A novela Pimpa (tradução de Pixie) tem 11 capítulos e é destinada a crianças na faixa dos 9 aos 11 anos. A novela tem como manual: Em busca do sentido ou Em busca do significado; em inglês Looking for Meaning. “Esta obra tem continuidade na novela Nous que já aborda a questão da moral e decisões éticas, com manual especifico intitulado Decidindo o que fazer” (TORRES, 2020, p. 63). No manual de Pimpa, eis o que descreve a respeito da novela o próprio Lipman:

 

Pimpa é um programa de raciocínio, comunicação e expressão que se concentra no aperfeiçoamento das habilidades do pensar e que, através do questionamento dialógico cooperativo, proporciona as crianças a possibilidade de pensar filosoficamente sobre as ideias que lhes interessam. O propósito inicial de Pimpa talvez seja deixar os leitores intrigados e perplexos. E uma razão para isso é que desse modo se pode chegar o mais perto possível do estado de maravilhamento e perplexidade que é uma característica geral da infância (LIPMAN, 1995, p. 1 apud TORRES, 2020, p. 64).

 

Pimpa narra as aventuras de uma menina curiosa e desejosa de descobrir o significado das coisas e, por isso, o tema principal da novela é a linguagem. Mas a linguagem não é a única questão que pode ser abordada na novela pois, como vimos acima na citação do próprio Lipman, ela objetiva trabalhar as habilidades do pensar através do questionamento dialógico cooperativo.
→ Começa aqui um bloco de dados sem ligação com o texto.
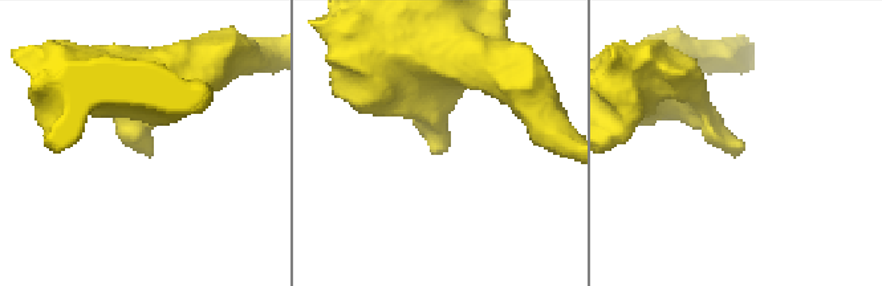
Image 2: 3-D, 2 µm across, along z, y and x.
inspect(em, xz, step 4, borders, image 2, (739, 148))

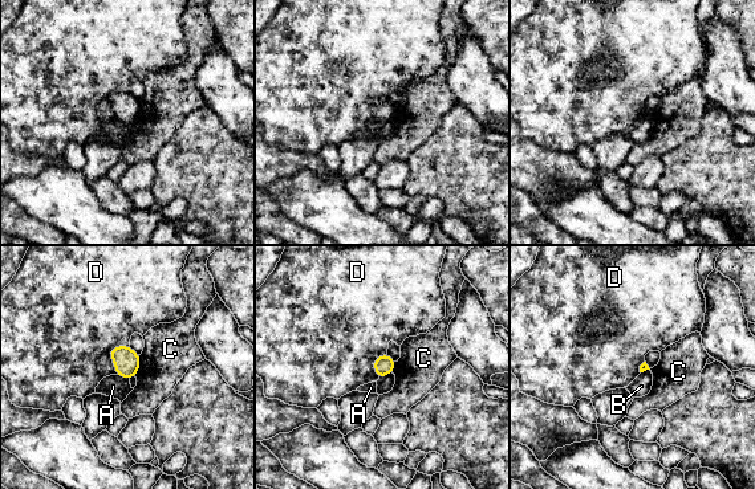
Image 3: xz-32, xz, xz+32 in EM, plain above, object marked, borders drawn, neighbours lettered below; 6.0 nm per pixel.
accept()
A, B, C and D are other cells; border along (392, 371), (378, 379) in image 3; no lettered segment goes on from it

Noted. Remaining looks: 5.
arms part here
inspect(3d, 4 µm, back, image 1, (1049, 380))

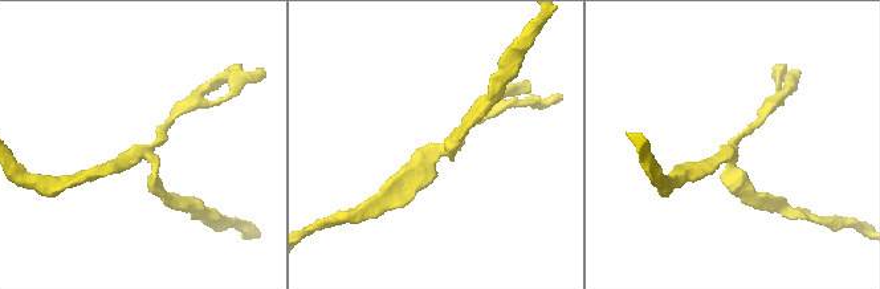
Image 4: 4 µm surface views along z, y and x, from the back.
inspect(em, planes, borders, image 4, (150, 152))

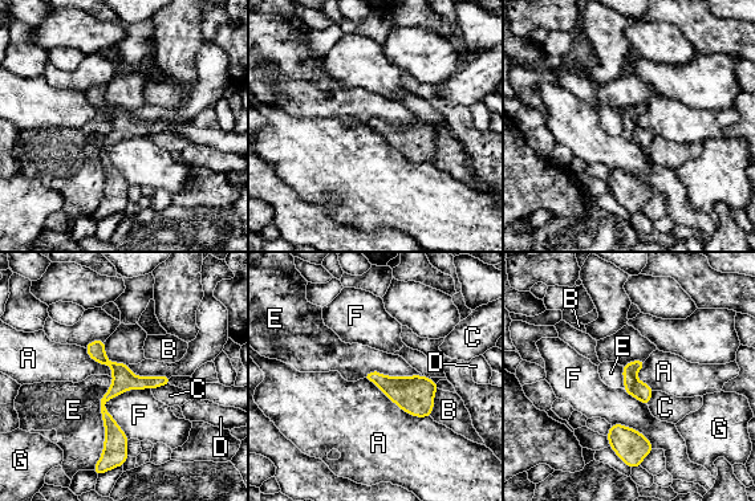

Caetano (2010, p. 66), por sua vez, destaca ainda a possibilidade de trabalhar temas como a verdade, dever, necessidades, regras de conduta e até questões filosóficas como a metafísica e a fenomenologia.

A menina Pimpa, protagonista da novela, é uma garota questionadora, preocupada em descobrir o significado das coisas e suas possíveis relações, indagando sobre diferentes questões como o seu próprio nome, criando um universo paralelo entre o mundo real e sua imaginação questionando inclusive se as coisas são reais ou se só existem no nosso pensamento. “De tudo um pouco ela [Pimpa] quer saber e entender. Suas relações com sua irmã, com sua família, consigo mesma. Seus segredos na escola, sua melhor amiga. Pimpa é curiosa, atenta e busca resposta para aquilo que a incomoda” (CAETANO, 2010, p. 71-72). “Pimpa se questiona se ‘espaço’, ‘tempo’, ‘família’, ‘mamífero’ e até mesmo o seu próprio nome são relações reais ou que só existem em nosso pensamento. Ou, dito de outra forma: qual a relação entre a linguagem e as coisas?” (DIAS, 2009, p. 209).

Logo no início da novela, Pimpa afirma que este não é o seu verdadeiro nome. “Este é o nome que ela mesma deu a si própria” (DINIS, 2011, p. 27). Começa então a aventura de Pimpa. Este momento, apesar de parecer irrelevante, é considerado já significativo, pois é a partir deste momento que nascem as dúvidas e as interrogações e constitui aquilo que podemos chamar de “o lançamento da isca”, como destaca Dinis (2011, p. 27): “Qual o seu verdadeiro nome? Porque é que não somos nós que damos os nomes a nós próprios? Os nomes fazem parte das pessoas ou são as pessoas que fazem parte dos nomes? Etc...”.

O enredo da novela se dá a partir da notícia de que os alunos da escola onde Pimpa estuda irão ao zoológico, “porém antes desta ida eles devem pensar em um animal do zoológico, o que o texto denomina ‘criatura misteriosa’, e não contar a ninguém. Após a ida eles redigirão uma história e nesta deve conter a sua criatura misteriosa” (CAETANO, 2010, p. 67). O professor de Pimpa, Seu Marcos, foi quem propôs a atividade. Uma história “sobre os animais que nós víssemos, ou sobre os lugares de onde os animais vieram, ou sobre como os animais foram capturados e trazidos ao zoológico” (LIPMAN, 1997, p. 4).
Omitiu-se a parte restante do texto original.